Due Sunday by 11:59 pm.
-
(5 points) Generate a data set with
$p = 20$ features,$n = 1000$ observations, and an associated quantitative response vector generated according to the model$$Y = X\beta + \epsilon$$ where
$\beta$ has some elements that are exactly equal to zero. -
(10 points) Split your data set into a training set containing 100 observations and a test set containing 900 observations.
-
(10 points) Perform best subset selection on the training set, and plot the training set MSE associated with the best model of each size. For which model size does the training set MSE take on its minimum value?
-
(5 points) Plot the test set MSE associated with the best model of each size.
-
(5 points) For which model size does the test set MSE take on its minimum value? Comment on your results.

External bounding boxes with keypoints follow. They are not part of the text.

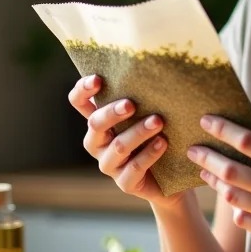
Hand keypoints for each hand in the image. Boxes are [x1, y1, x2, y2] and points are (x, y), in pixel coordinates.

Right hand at [68, 75, 184, 209]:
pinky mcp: (125, 183)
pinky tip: (163, 143)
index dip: (82, 91)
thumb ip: (143, 97)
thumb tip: (155, 67)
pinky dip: (149, 154)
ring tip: (158, 121)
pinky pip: (134, 168)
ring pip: (118, 146)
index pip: (79, 103)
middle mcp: (99, 143)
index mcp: (100, 122)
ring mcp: (110, 165)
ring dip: (138, 132)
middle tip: (131, 104)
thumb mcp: (148, 114)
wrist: (171, 179)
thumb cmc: (158, 136)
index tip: (98, 79)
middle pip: (95, 124)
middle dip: (112, 113)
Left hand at [187, 114, 250, 251]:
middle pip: (230, 170)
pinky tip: (231, 197)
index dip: (222, 128)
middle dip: (207, 156)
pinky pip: (246, 220)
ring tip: (206, 172)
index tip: (206, 120)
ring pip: (233, 197)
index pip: (246, 141)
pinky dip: (235, 208)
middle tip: (192, 148)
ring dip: (216, 182)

If it takes on its minimum value for a model containing only an intercept or a model containing all of the features, then play around with the way that you generate the data previously until you create a data generating process in which the test set MSE is minimized for an intermediate model size.
-
(10 points) How does the model at which the test set MSE is minimized compare to the true model used to generate the data? Comment on the coefficient sizes.
-
(10 points) Create a plot displaying
$$\sqrt{\sum_{j=1}^p (\beta_j - \hat{\beta}_j^r)^2}$$ for a range of values of
$r$ , where$\hat{\beta}_j^r$ is the $j$th coefficient estimate for the best model containing$r$ coefficients. Comment on what you observe. How does this compare to the test MSE plot?
The General Social Survey is a biannual survey of the American public.^[Conducted by NORC at the University of Chicago.]
In this problem set, you are going to predict individual feelings towards egalitarianism. Specifically, egalit_scale
is an additive index constructed from a series of questions designed to measure how egalitarian individuals are -- that is, the extent to which they think economic opportunities should be distributed more equally in society. The feature ranges from 1 (low egalitarianism) to 35 (high egalitarianism).
gss_*.csv
contain a selection of variables from the 2012 GSS. Documentation for the other features (if not clearly coded) can be viewed here. Some data pre-processing has been done in advance for you to ease your model fitting:
- Missing values have been imputed
- Nominal variables with more than two classes have been converted to dummy variables
- Remaining categorical variables have been converted to integer values
Your task is to construct a series of statistical/machine learning models to accurately predict an individual's egalitarianism using model selection and regularization methods. Use all the available predictors for each model unless otherwise specified.
-
(10 points) Fit a least squares linear model on the training set, and report the test MSE.
-
(10 points) Fit a ridge regression model on the training set, with
$\lambda$ chosen by 10-fold cross-validation. Report the test MSE. -
(10 points) Fit a lasso regression on the training set, with
$\lambda$ chosen by 10-fold cross-validation. Report the test MSE, along with the number of non-zero coefficient estimates. -
(10 points) Fit an elastic net regression model on the training set, with
$\alpha$ and$\lambda$ chosen by 10-fold cross-validation. That is, estimate models with$\alpha = 0, 0.1, 0.2, \ldots, 1$ using the same values for$\lambda$ across each model. Select the combination of$\alpha$ and$\lambda$ with the lowest cross-validation MSE. For that combination, report the test MSE along with the number of non-zero coefficient estimates. -
(5 points) Comment on the results obtained. How accurately can we predict an individual's egalitarianism? Is there much difference among the test errors resulting from these approaches?